## start
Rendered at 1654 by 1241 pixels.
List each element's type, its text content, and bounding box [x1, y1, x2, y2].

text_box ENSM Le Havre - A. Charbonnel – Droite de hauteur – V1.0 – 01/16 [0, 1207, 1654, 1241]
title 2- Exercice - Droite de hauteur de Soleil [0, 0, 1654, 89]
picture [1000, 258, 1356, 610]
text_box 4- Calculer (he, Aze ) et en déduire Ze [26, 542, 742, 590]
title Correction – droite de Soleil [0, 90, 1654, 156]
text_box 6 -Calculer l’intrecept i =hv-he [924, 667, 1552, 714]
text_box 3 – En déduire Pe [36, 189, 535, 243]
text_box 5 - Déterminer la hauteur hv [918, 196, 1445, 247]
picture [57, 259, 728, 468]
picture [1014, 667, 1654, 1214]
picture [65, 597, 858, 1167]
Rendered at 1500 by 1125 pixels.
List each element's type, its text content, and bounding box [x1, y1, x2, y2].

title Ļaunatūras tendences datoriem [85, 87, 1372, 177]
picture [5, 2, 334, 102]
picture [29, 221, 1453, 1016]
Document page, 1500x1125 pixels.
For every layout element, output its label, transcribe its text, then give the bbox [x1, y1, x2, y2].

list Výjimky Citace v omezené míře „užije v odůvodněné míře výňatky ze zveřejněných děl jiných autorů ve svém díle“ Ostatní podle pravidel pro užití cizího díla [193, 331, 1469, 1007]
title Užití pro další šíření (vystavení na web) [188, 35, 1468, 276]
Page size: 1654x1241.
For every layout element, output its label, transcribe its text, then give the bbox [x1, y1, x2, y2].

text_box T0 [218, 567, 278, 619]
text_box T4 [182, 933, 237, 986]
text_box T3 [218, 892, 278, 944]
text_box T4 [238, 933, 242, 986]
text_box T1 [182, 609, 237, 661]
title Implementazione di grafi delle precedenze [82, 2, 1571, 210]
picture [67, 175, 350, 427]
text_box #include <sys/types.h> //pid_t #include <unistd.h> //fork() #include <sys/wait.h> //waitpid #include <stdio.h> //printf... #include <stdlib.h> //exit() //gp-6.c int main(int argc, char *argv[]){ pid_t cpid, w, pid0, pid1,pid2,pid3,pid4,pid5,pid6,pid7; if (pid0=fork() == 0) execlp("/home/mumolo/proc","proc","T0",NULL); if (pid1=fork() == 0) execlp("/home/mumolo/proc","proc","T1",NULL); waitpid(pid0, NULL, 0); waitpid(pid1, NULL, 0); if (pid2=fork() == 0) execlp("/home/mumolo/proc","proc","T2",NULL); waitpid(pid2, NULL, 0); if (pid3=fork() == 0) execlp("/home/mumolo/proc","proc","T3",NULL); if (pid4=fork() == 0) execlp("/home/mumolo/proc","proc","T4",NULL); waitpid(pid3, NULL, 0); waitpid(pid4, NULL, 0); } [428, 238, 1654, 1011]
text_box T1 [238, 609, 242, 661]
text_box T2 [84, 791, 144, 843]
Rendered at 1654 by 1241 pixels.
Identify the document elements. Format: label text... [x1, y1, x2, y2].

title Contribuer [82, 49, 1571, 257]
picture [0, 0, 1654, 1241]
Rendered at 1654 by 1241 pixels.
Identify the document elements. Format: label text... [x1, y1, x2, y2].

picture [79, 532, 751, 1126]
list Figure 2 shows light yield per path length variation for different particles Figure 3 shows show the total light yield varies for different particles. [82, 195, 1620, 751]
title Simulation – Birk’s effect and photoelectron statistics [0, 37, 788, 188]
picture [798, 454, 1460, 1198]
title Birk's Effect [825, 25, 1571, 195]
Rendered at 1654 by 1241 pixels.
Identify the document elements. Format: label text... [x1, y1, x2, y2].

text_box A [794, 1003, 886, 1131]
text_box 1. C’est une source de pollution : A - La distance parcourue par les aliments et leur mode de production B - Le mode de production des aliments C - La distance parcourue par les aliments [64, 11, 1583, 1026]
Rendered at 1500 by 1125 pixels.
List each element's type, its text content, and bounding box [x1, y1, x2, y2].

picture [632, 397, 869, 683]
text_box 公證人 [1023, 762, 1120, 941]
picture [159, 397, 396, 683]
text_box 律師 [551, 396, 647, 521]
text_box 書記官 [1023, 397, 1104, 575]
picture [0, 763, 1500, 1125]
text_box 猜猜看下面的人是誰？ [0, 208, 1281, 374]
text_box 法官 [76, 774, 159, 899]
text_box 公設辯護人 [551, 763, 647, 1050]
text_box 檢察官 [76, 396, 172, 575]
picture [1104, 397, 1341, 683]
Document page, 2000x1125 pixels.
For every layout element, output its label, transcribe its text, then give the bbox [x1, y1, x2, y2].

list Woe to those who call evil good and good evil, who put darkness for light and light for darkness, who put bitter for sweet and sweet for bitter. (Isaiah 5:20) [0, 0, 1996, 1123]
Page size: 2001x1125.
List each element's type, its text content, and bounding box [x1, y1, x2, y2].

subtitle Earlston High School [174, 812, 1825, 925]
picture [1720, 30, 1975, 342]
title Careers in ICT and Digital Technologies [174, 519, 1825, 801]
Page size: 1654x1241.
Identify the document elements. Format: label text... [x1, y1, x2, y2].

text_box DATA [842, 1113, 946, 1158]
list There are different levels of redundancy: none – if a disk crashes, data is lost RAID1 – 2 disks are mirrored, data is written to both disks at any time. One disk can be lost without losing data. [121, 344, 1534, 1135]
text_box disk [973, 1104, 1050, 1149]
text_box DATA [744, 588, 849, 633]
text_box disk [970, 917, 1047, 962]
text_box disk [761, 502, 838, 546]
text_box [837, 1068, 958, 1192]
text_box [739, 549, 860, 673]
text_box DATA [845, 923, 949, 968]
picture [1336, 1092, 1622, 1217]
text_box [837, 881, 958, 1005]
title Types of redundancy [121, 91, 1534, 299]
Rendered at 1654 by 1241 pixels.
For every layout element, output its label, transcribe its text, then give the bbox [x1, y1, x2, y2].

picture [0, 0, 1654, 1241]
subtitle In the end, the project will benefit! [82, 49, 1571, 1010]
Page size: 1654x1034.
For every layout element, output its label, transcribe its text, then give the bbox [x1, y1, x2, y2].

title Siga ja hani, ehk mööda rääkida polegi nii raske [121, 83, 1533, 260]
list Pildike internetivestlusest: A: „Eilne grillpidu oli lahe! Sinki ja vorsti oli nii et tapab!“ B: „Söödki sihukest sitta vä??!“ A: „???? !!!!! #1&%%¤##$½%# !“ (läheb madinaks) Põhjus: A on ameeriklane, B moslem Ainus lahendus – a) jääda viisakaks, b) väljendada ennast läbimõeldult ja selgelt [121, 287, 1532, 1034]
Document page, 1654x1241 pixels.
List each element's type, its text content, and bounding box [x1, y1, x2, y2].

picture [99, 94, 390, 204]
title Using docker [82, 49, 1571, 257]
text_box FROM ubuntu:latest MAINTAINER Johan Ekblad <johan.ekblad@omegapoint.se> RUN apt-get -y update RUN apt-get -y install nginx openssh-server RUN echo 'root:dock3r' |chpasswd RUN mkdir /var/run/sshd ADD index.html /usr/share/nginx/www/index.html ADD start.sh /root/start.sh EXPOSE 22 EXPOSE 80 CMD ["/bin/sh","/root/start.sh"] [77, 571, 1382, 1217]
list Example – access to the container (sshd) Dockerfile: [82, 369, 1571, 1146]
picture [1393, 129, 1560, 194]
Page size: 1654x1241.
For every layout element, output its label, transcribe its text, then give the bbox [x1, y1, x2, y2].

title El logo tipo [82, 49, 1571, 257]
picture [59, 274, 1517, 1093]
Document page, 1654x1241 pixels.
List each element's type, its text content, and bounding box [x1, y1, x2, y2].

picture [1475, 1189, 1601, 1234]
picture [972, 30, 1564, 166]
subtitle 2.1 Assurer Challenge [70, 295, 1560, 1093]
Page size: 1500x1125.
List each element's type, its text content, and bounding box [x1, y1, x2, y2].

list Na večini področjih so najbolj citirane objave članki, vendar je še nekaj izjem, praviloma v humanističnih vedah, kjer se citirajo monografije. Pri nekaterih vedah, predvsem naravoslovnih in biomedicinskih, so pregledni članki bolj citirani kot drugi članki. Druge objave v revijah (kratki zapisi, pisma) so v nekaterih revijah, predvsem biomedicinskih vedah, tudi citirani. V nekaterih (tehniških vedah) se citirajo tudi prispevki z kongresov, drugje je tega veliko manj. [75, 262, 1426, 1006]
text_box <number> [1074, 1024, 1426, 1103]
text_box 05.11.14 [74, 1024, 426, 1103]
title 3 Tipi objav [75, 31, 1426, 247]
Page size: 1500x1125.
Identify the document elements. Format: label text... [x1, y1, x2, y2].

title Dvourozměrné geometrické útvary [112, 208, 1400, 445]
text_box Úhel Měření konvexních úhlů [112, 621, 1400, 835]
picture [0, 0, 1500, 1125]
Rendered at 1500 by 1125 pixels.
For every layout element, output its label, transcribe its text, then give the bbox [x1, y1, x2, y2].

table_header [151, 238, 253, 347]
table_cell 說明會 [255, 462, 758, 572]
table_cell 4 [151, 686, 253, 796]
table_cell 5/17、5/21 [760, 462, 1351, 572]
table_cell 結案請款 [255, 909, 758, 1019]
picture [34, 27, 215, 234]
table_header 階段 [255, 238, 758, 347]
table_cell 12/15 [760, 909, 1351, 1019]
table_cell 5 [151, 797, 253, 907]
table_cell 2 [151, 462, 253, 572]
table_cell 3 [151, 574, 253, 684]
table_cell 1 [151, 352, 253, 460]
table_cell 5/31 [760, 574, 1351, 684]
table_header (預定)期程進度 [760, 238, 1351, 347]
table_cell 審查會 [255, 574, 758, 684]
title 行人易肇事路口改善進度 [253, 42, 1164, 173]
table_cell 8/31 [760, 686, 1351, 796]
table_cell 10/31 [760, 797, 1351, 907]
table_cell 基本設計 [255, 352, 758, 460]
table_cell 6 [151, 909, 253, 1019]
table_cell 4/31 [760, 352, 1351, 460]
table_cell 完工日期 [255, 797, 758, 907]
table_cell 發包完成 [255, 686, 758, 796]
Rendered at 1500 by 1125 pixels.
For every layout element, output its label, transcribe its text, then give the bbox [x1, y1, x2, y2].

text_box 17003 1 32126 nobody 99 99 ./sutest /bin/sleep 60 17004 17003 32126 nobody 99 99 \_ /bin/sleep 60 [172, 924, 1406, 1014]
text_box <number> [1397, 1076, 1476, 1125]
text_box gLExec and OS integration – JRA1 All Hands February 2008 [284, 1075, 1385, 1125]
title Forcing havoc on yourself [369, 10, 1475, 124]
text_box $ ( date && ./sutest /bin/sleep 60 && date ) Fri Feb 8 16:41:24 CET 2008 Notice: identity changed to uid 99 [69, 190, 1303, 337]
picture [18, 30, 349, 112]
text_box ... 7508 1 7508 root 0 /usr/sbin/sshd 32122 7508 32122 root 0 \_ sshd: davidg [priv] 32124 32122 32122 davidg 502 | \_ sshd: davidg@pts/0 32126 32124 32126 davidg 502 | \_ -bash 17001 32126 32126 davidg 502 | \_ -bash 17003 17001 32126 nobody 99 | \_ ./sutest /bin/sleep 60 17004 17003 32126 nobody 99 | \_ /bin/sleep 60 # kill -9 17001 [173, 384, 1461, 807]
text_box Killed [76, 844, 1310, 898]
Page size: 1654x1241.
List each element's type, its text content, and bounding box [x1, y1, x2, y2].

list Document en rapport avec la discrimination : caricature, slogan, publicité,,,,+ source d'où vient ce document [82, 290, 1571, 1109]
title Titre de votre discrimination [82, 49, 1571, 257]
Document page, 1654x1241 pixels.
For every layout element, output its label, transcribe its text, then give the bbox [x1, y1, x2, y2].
## end
## EXERCISE INSTRUCTIONS:
Reproduce the rows above verbatim, beginning with their very first line and stopping after the line that contains "title Užití pro".

## ANSWER TO THE TASK:
Rendered at 1654 by 1241 pixels.
List each element's type, its text content, and bounding box [x1, y1, x2, y2].

text_box ENSM Le Havre - A. Charbonnel – Droite de hauteur – V1.0 – 01/16 [0, 1207, 1654, 1241]
title 2- Exercice - Droite de hauteur de Soleil [0, 0, 1654, 89]
picture [1000, 258, 1356, 610]
text_box 4- Calculer (he, Aze ) et en déduire Ze [26, 542, 742, 590]
title Correction – droite de Soleil [0, 90, 1654, 156]
text_box 6 -Calculer l’intrecept i =hv-he [924, 667, 1552, 714]
text_box 3 – En déduire Pe [36, 189, 535, 243]
text_box 5 - Déterminer la hauteur hv [918, 196, 1445, 247]
picture [57, 259, 728, 468]
picture [1014, 667, 1654, 1214]
picture [65, 597, 858, 1167]
Rendered at 1500 by 1125 pixels.
List each element's type, its text content, and bounding box [x1, y1, x2, y2].

title Ļaunatūras tendences datoriem [85, 87, 1372, 177]
picture [5, 2, 334, 102]
picture [29, 221, 1453, 1016]
Document page, 1500x1125 pixels.
For every layout element, output its label, transcribe its text, then give the bbox [x1, y1, x2, y2].

list Výjimky Citace v omezené míře „užije v odůvodněné míře výňatky ze zveřejněných děl jiných autorů ve svém díle“ Ostatní podle pravidel pro užití cizího díla [193, 331, 1469, 1007]
title Užití pro další šíření (vystavení na web) [188, 35, 1468, 276]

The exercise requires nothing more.